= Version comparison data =
• • • •

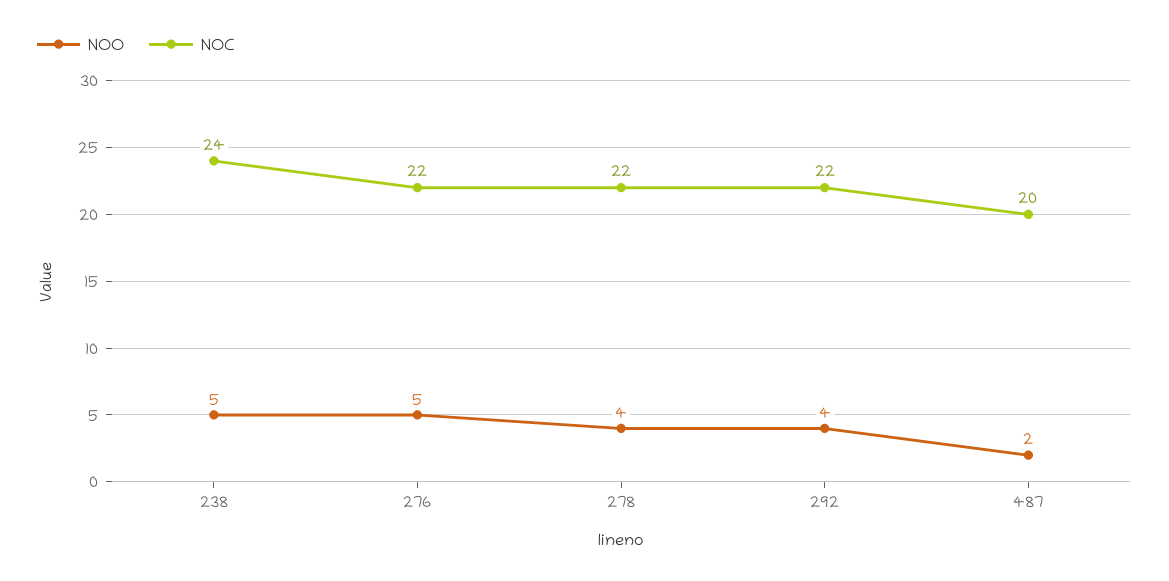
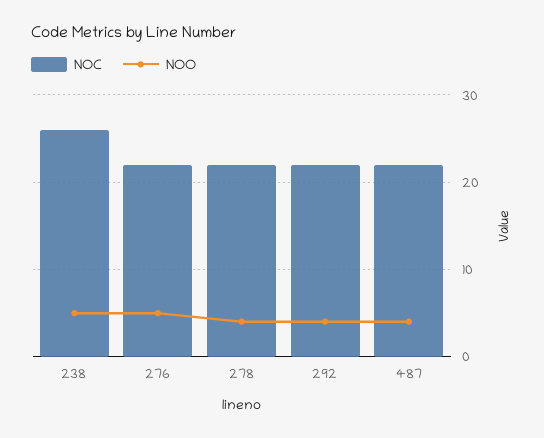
  {
    "NOO": {
      "238": 5,
      "276": 5,
      "278": 4,
      "292": 4,
-     "487": 2
+     "487": 4
    },
    "NOC": {
-     "238": 24,
+     "238": 26,
      "276": 22,
      "278": 22,
      "292": 22,
-     "487": 20
+     "487": 22
    }
  }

• • • •

= Problem =
Above are the records; transcribe them exactly without the pictures.

= Reply =
  {
    "NOO": {
      "238": 5,
      "276": 5,
      "278": 4,
      "292": 4,
-     "487": 2
+     "487": 4
    },
    "NOC": {
-     "238": 24,
+     "238": 26,
      "276": 22,
      "278": 22,
      "292": 22,
-     "487": 20
+     "487": 22
    }
  }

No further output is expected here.